Across the globe we see increasing evidence of how the voters who feel powerless and disenfranchised by today's "retail politics" are turning to populists offering sometimes quite extreme alternatives to the status quo.
It is no accident I think that that the emergence of a professional political class is being accompanied by growing resentment and anger amongst electors.
Increasingly, politicians are not seen as being of or even for "us", but as being of and for "them", whoever they may be.
This is the burden that Hillary Clinton carries in the USA, while her inconsistent, intemperate and sometimes irrational opponent, Donald Trump, is able to flaunt his "authenticity" by deliberately ignoring or demonstrating total contempt for the accepted political norms.

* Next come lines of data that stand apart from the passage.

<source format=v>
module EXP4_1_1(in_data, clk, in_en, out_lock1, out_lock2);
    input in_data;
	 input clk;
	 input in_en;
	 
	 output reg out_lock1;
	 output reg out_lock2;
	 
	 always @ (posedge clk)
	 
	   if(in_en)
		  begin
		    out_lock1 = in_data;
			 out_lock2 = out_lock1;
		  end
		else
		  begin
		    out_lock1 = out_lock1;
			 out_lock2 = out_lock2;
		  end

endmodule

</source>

It is amazing to think that Trump, who is spectacularly lacking in all of the critical attributes necessary for Presidential office, is actually leading Clinton in the current polls.

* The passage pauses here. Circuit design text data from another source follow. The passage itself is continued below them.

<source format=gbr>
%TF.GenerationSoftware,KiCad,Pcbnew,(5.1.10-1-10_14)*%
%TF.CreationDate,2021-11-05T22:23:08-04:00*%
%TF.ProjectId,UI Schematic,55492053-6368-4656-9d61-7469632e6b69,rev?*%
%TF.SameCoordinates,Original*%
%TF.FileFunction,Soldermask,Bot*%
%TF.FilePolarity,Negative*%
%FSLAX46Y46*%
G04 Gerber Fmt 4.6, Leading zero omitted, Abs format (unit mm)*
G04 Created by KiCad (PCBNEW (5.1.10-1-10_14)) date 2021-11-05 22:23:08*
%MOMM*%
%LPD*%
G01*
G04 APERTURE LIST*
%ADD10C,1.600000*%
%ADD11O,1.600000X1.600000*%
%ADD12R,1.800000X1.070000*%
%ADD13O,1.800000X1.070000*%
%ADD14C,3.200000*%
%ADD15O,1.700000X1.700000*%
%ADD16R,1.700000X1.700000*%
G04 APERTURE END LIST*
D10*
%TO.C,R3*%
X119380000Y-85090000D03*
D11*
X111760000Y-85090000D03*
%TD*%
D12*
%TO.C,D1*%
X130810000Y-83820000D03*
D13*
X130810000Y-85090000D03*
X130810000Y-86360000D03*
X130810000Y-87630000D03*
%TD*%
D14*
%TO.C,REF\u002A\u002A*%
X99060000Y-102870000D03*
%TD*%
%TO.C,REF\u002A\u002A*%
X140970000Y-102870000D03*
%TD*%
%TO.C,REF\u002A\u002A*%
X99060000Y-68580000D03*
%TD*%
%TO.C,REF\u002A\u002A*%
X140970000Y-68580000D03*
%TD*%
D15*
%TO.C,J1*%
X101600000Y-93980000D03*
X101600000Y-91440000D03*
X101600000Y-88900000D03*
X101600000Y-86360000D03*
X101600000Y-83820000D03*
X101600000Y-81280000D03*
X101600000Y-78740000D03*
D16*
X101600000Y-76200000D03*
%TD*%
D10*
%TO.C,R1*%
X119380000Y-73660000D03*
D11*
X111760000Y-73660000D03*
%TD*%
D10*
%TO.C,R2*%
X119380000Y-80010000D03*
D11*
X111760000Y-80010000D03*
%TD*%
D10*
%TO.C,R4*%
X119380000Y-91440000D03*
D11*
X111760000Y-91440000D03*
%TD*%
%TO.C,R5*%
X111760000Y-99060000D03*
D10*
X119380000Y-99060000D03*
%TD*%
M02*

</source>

The alarm bells are screaming for every political party in every democracy, yet our politicians seem quite unable or unwilling to respond with other than more of the same.
This will greatly embolden authoritarians everywhere, who will see this of further evidence of the fundamental weakness of democracy as a system of governance.
We have, of course, seen this all before. As the world's democracies flailed about during the Great Depression, the Italian, German and Japanese fascists constantly sought to contrast their strength and certainty with the doubt, equivocation and fearfulness of their opponents.
After Munich in 1938, when the Western powers shamefully ceded control over Czechoslovakia to Germany, Hitler was heard to say that he had seen Germany's enemies close up and that they were "worms".
Well might Mr Putin be thinking the same thing as he gazes upon the debacle that is Europe and the emerging political disaster in the USA.
Thus, the further cementing of Peter O'Neill's power in PNG is simply another manifestation of the apparent failure of democracy across the globe to effectively deal with a range in serious international crises and local socio-economic and political issues.
Make no mistake, we are living in increasingly dangerous times for the world and the inherent risks involved are being greatly exacerbated by the manifest weaknesses now apparent in the world's most important democracies.